▶ [Task instructions] Restate, word for word and with no pictures, the stretch of lines in the data below that begins at the line with "Meeting Minutes – Updated Final" and ends at the line with "2. Pledge of", inclusive.

▶ [Records to process]
----

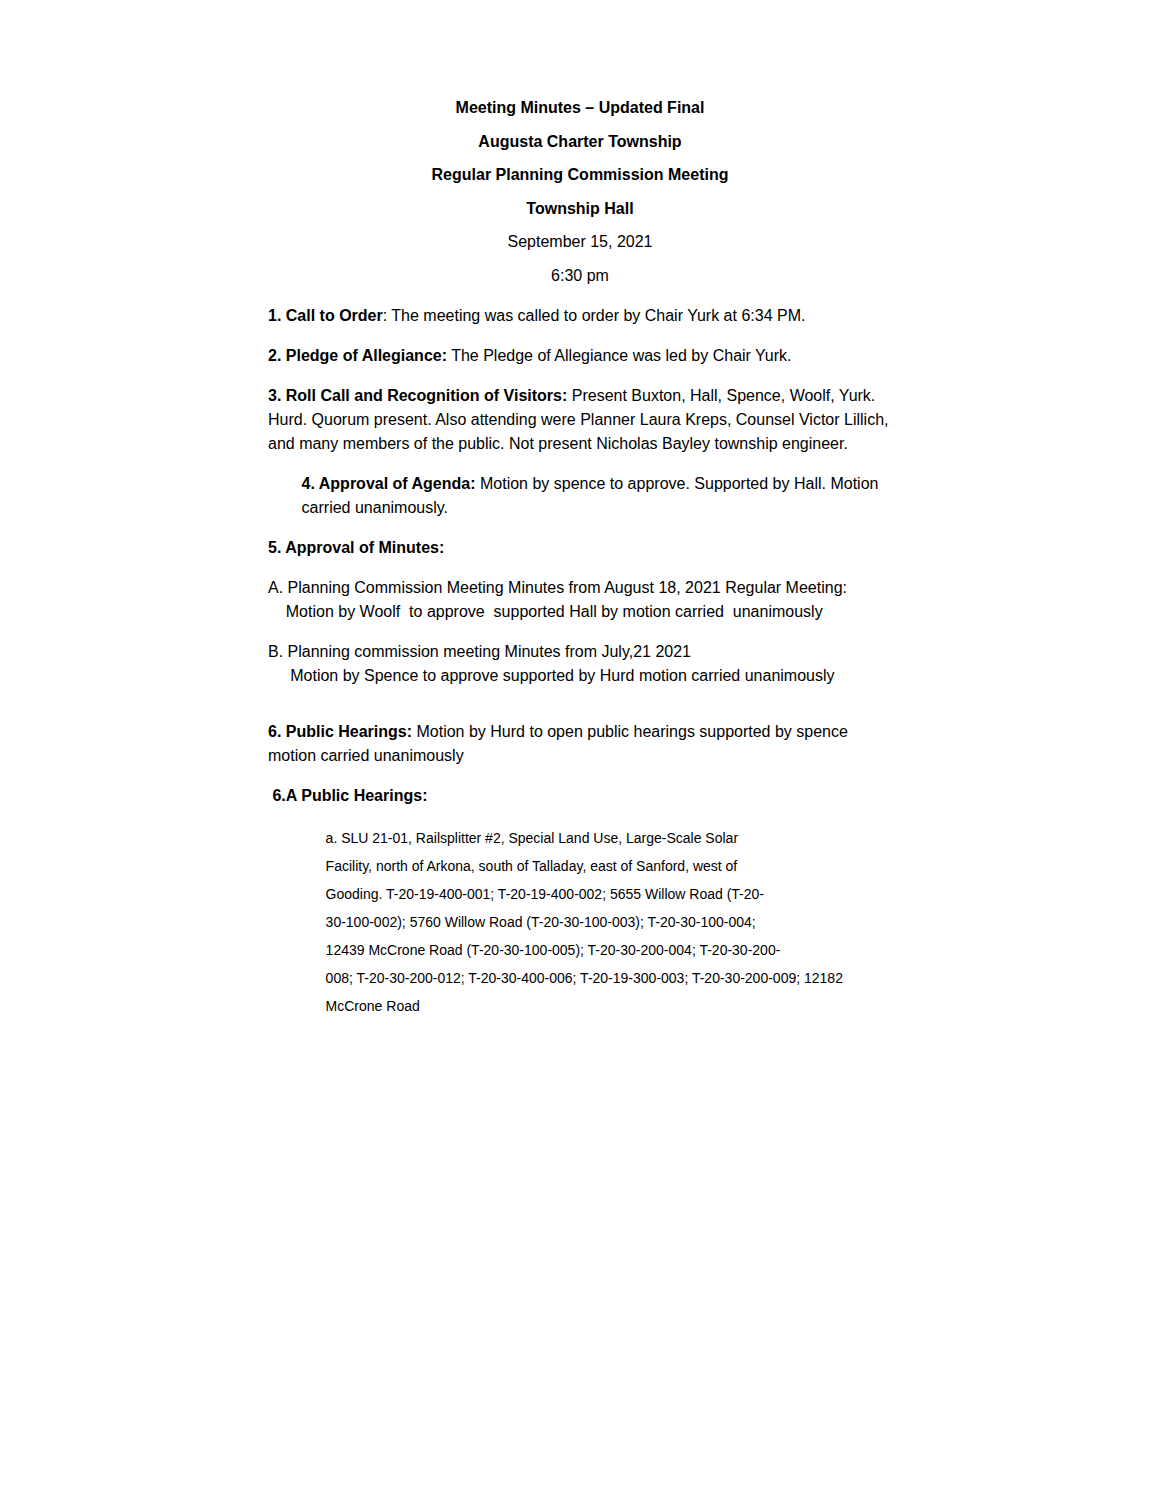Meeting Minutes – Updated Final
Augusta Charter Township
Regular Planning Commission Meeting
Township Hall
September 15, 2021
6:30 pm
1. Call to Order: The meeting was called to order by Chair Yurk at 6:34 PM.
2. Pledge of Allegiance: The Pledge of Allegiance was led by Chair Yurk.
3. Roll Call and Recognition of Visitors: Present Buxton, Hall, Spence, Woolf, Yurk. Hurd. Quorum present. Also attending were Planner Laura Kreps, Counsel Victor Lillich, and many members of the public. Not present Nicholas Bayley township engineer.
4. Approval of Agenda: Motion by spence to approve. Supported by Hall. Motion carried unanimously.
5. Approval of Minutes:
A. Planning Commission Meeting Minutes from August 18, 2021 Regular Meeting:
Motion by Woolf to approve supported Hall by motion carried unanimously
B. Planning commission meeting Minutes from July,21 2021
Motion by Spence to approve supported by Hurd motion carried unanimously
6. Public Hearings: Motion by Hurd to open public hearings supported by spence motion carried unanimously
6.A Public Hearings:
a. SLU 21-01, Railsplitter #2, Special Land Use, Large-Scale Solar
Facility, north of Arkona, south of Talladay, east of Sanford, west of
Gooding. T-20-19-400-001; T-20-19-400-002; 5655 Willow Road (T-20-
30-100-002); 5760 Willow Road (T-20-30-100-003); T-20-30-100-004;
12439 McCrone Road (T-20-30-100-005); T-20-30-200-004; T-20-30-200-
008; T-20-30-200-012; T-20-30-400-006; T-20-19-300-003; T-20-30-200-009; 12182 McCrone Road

----

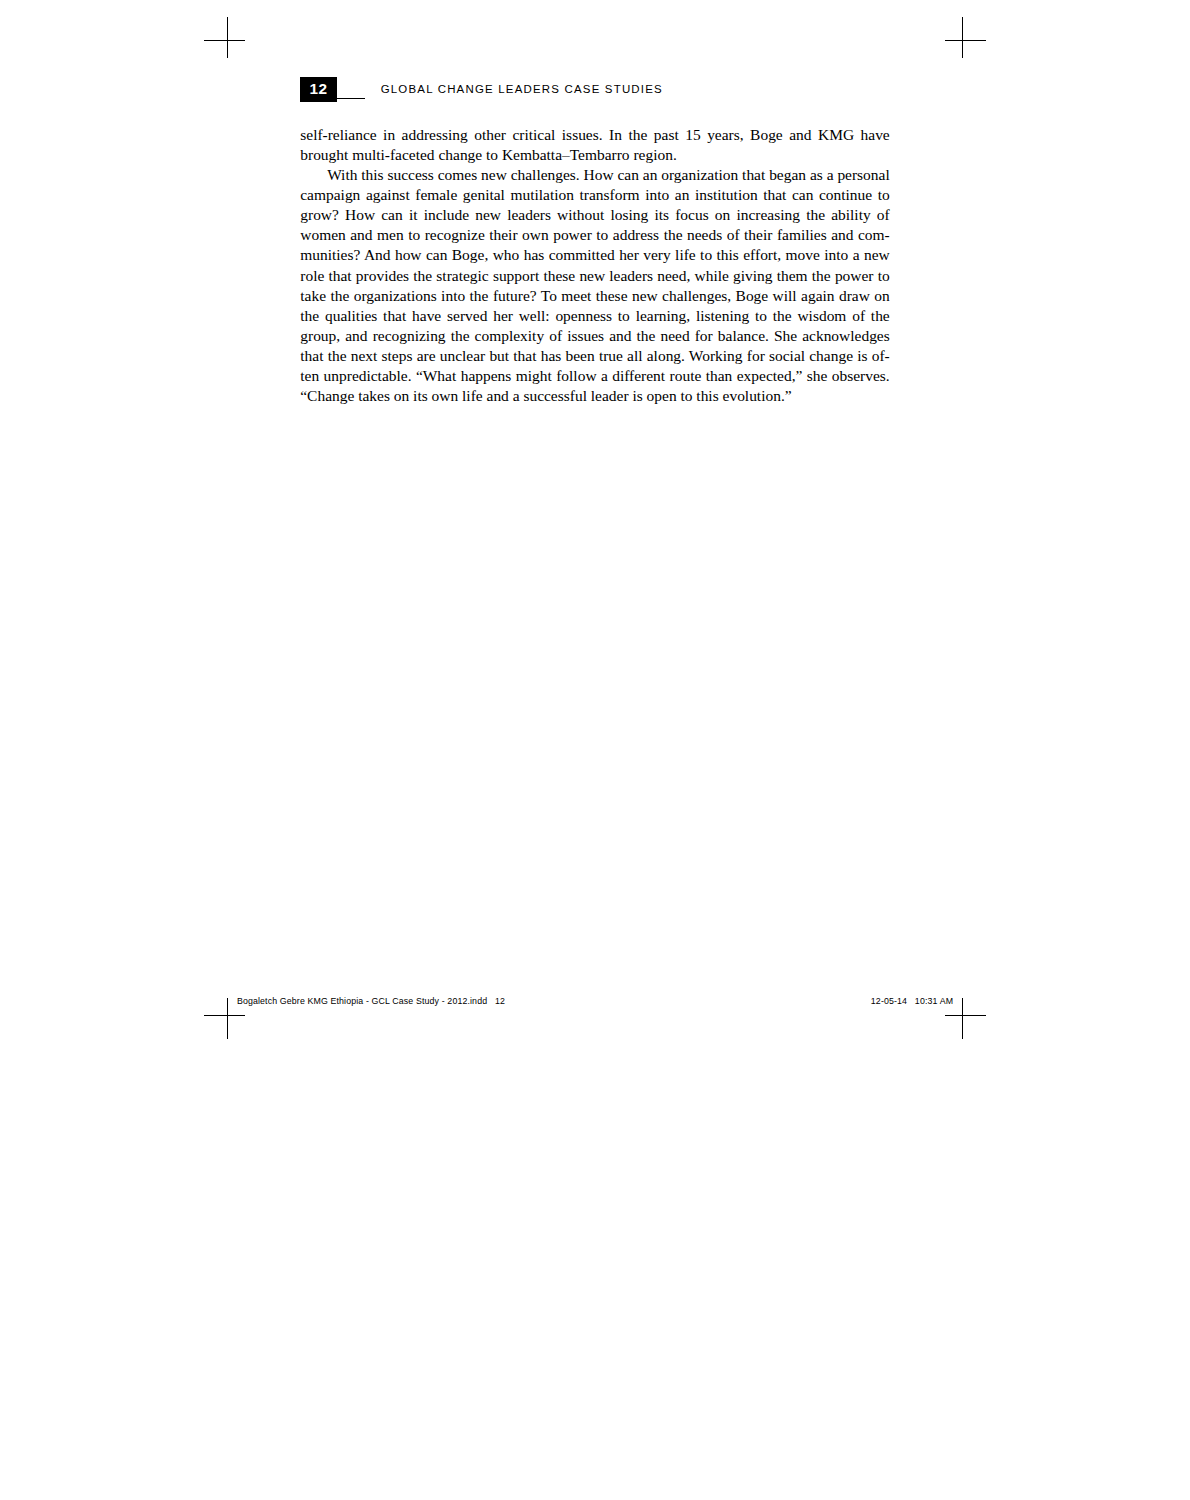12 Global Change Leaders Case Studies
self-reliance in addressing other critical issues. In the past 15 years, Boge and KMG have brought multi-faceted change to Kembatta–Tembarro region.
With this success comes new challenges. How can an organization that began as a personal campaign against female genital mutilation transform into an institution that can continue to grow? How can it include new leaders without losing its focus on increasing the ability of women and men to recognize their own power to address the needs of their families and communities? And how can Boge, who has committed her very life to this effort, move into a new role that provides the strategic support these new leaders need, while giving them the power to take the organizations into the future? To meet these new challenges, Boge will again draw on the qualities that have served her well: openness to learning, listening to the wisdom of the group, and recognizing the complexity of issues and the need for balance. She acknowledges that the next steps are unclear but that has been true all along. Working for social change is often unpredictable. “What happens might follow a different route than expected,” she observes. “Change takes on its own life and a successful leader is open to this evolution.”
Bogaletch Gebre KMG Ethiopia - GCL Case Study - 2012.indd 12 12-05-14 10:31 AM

----

▶ [Solution for this task]
Meeting Minutes – Updated Final
Augusta Charter Township
Regular Planning Commission Meeting
Township Hall
September 15, 2021
6:30 pm
1. Call to Order: The meeting was called to order by Chair Yurk at 6:34 PM.
2. Pledge of Allegiance: The Pledge of Allegiance was led by Chair Yurk.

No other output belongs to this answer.